▶ Records supplied:

§

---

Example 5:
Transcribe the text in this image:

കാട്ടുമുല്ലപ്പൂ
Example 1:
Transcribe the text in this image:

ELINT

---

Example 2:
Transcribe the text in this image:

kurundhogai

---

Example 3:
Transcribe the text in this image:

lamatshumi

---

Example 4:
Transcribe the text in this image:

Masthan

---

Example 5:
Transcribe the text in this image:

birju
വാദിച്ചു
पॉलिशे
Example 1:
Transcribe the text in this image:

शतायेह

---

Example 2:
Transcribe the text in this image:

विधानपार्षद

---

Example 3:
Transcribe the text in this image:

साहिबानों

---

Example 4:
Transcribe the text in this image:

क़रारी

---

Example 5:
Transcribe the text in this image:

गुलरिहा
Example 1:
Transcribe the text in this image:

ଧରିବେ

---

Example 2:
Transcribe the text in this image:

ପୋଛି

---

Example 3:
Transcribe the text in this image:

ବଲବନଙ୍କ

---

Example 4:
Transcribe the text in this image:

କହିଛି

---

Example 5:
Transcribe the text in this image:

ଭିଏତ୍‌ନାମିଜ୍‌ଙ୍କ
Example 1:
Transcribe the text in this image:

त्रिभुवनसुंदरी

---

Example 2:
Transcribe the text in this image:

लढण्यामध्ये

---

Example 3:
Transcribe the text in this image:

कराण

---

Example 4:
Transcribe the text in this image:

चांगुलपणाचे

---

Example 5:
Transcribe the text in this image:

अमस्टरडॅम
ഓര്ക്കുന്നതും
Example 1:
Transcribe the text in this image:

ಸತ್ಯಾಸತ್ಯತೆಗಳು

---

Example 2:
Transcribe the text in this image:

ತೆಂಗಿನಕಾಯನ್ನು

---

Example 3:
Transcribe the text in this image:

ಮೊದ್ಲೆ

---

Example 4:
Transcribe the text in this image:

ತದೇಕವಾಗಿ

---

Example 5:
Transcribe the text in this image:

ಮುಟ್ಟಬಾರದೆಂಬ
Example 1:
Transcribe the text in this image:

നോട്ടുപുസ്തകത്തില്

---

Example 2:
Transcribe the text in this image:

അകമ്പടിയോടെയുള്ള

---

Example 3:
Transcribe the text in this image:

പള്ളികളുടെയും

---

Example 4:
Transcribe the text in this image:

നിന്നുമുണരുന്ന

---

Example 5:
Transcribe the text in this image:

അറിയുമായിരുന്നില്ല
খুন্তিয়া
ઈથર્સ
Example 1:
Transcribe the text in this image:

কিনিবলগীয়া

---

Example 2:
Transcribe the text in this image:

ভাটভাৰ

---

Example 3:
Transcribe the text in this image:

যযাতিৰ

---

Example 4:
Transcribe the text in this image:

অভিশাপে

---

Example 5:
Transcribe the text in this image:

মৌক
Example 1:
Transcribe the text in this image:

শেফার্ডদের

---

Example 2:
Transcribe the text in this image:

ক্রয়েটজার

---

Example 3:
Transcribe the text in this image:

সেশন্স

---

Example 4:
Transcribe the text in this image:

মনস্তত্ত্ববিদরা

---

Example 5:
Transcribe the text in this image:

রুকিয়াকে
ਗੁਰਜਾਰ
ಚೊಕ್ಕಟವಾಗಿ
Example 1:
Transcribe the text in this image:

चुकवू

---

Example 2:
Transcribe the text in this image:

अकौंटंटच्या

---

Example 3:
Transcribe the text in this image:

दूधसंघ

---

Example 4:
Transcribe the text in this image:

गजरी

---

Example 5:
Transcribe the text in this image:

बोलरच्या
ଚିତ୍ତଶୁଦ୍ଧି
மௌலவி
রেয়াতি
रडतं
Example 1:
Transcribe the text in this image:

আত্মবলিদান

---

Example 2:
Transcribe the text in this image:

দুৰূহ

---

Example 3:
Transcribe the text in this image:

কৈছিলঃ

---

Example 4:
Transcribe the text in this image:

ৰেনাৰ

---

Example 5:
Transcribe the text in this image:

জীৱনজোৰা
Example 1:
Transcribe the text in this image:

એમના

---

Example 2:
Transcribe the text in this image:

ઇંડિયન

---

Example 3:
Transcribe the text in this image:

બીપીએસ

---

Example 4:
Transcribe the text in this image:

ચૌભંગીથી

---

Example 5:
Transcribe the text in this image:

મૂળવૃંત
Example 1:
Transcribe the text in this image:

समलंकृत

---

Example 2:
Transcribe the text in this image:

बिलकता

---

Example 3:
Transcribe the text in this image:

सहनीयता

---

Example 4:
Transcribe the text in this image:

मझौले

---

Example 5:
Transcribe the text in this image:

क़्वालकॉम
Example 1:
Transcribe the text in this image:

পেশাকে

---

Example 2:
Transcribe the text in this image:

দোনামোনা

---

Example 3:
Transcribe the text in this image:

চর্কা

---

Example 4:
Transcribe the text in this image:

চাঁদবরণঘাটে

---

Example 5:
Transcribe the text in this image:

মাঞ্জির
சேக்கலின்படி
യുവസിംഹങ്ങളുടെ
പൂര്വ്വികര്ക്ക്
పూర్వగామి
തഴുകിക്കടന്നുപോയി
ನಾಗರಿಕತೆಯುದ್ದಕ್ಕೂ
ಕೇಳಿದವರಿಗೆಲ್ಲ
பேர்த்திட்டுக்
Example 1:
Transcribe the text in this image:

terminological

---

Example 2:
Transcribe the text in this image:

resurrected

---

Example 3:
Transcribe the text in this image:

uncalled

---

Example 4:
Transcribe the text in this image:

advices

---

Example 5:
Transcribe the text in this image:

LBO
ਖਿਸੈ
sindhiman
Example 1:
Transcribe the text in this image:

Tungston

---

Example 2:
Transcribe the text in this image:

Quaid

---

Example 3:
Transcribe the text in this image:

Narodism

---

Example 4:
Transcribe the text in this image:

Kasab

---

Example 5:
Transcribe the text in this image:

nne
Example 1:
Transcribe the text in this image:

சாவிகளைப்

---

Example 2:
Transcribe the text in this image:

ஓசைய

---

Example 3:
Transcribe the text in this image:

§

▶ Description of the task: From the first line through the last, repeat the entries exactly.

▶ Answer for the task:
---

Example 5:
Transcribe the text in this image:

കാട്ടുമുല്ലപ്പൂ
Example 1:
Transcribe the text in this image:

ELINT

---

Example 2:
Transcribe the text in this image:

kurundhogai

---

Example 3:
Transcribe the text in this image:

lamatshumi

---

Example 4:
Transcribe the text in this image:

Masthan

---

Example 5:
Transcribe the text in this image:

birju
വാദിച്ചു
पॉलिशे
Example 1:
Transcribe the text in this image:

शतायेह

---

Example 2:
Transcribe the text in this image:

विधानपार्षद

---

Example 3:
Transcribe the text in this image:

साहिबानों

---

Example 4:
Transcribe the text in this image:

क़रारी

---

Example 5:
Transcribe the text in this image:

गुलरिहा
Example 1:
Transcribe the text in this image:

ଧରିବେ

---

Example 2:
Transcribe the text in this image:

ପୋଛି

---

Example 3:
Transcribe the text in this image:

ବଲବନଙ୍କ

---

Example 4:
Transcribe the text in this image:

କହିଛି

---

Example 5:
Transcribe the text in this image:

ଭିଏତ୍‌ନାମିଜ୍‌ଙ୍କ
Example 1:
Transcribe the text in this image:

त्रिभुवनसुंदरी

---

Example 2:
Transcribe the text in this image:

लढण्यामध्ये

---

Example 3:
Transcribe the text in this image:

कराण

---

Example 4:
Transcribe the text in this image:

चांगुलपणाचे

---

Example 5:
Transcribe the text in this image:

अमस्टरडॅम
ഓര്ക്കുന്നതും
Example 1:
Transcribe the text in this image:

ಸತ್ಯಾಸತ್ಯತೆಗಳು

---

Example 2:
Transcribe the text in this image:

ತೆಂಗಿನಕಾಯನ್ನು

---

Example 3:
Transcribe the text in this image:

ಮೊದ್ಲೆ

---

Example 4:
Transcribe the text in this image:

ತದೇಕವಾಗಿ

---

Example 5:
Transcribe the text in this image:

ಮುಟ್ಟಬಾರದೆಂಬ
Example 1:
Transcribe the text in this image:

നോട്ടുപുസ്തകത്തില്

---

Example 2:
Transcribe the text in this image:

അകമ്പടിയോടെയുള്ള

---

Example 3:
Transcribe the text in this image:

പള്ളികളുടെയും

---

Example 4:
Transcribe the text in this image:

നിന്നുമുണരുന്ന

---

Example 5:
Transcribe the text in this image:

അറിയുമായിരുന്നില്ല
খুন্তিয়া
ઈથર્સ
Example 1:
Transcribe the text in this image:

কিনিবলগীয়া

---

Example 2:
Transcribe the text in this image:

ভাটভাৰ

---

Example 3:
Transcribe the text in this image:

যযাতিৰ

---

Example 4:
Transcribe the text in this image:

অভিশাপে

---

Example 5:
Transcribe the text in this image:

মৌক
Example 1:
Transcribe the text in this image:

শেফার্ডদের

---

Example 2:
Transcribe the text in this image:

ক্রয়েটজার

---

Example 3:
Transcribe the text in this image:

সেশন্স

---

Example 4:
Transcribe the text in this image:

মনস্তত্ত্ববিদরা

---

Example 5:
Transcribe the text in this image:

রুকিয়াকে
ਗੁਰਜਾਰ
ಚೊಕ್ಕಟವಾಗಿ
Example 1:
Transcribe the text in this image:

चुकवू

---

Example 2:
Transcribe the text in this image:

अकौंटंटच्या

---

Example 3:
Transcribe the text in this image:

दूधसंघ

---

Example 4:
Transcribe the text in this image:

गजरी

---

Example 5:
Transcribe the text in this image:

बोलरच्या
ଚିତ୍ତଶୁଦ୍ଧି
மௌலவி
রেয়াতি
रडतं
Example 1:
Transcribe the text in this image:

আত্মবলিদান

---

Example 2:
Transcribe the text in this image:

দুৰূহ

---

Example 3:
Transcribe the text in this image:

কৈছিলঃ

---

Example 4:
Transcribe the text in this image:

ৰেনাৰ

---

Example 5:
Transcribe the text in this image:

জীৱনজোৰা
Example 1:
Transcribe the text in this image:

એમના

---

Example 2:
Transcribe the text in this image:

ઇંડિયન

---

Example 3:
Transcribe the text in this image:

બીપીએસ

---

Example 4:
Transcribe the text in this image:

ચૌભંગીથી

---

Example 5:
Transcribe the text in this image:

મૂળવૃંત
Example 1:
Transcribe the text in this image:

समलंकृत

---

Example 2:
Transcribe the text in this image:

बिलकता

---

Example 3:
Transcribe the text in this image:

सहनीयता

---

Example 4:
Transcribe the text in this image:

मझौले

---

Example 5:
Transcribe the text in this image:

क़्वालकॉम
Example 1:
Transcribe the text in this image:

পেশাকে

---

Example 2:
Transcribe the text in this image:

দোনামোনা

---

Example 3:
Transcribe the text in this image:

চর্কা

---

Example 4:
Transcribe the text in this image:

চাঁদবরণঘাটে

---

Example 5:
Transcribe the text in this image:

মাঞ্জির
சேக்கலின்படி
യുവസിംഹങ്ങളുടെ
പൂര്വ്വികര്ക്ക്
పూర్వగామి
തഴുകിക്കടന്നുപോയി
ನಾಗರಿಕತೆಯುದ್ದಕ್ಕೂ
ಕೇಳಿದವರಿಗೆಲ್ಲ
பேர்த்திட்டுக்
Example 1:
Transcribe the text in this image:

terminological

---

Example 2:
Transcribe the text in this image:

resurrected

---

Example 3:
Transcribe the text in this image:

uncalled

---

Example 4:
Transcribe the text in this image:

advices

---

Example 5:
Transcribe the text in this image:

LBO
ਖਿਸੈ
sindhiman
Example 1:
Transcribe the text in this image:

Tungston

---

Example 2:
Transcribe the text in this image:

Quaid

---

Example 3:
Transcribe the text in this image:

Narodism

---

Example 4:
Transcribe the text in this image:

Kasab

---

Example 5:
Transcribe the text in this image:

nne
Example 1:
Transcribe the text in this image:

சாவிகளைப்

---

Example 2:
Transcribe the text in this image:

ஓசைய

---

Example 3:
Transcribe the text in this image:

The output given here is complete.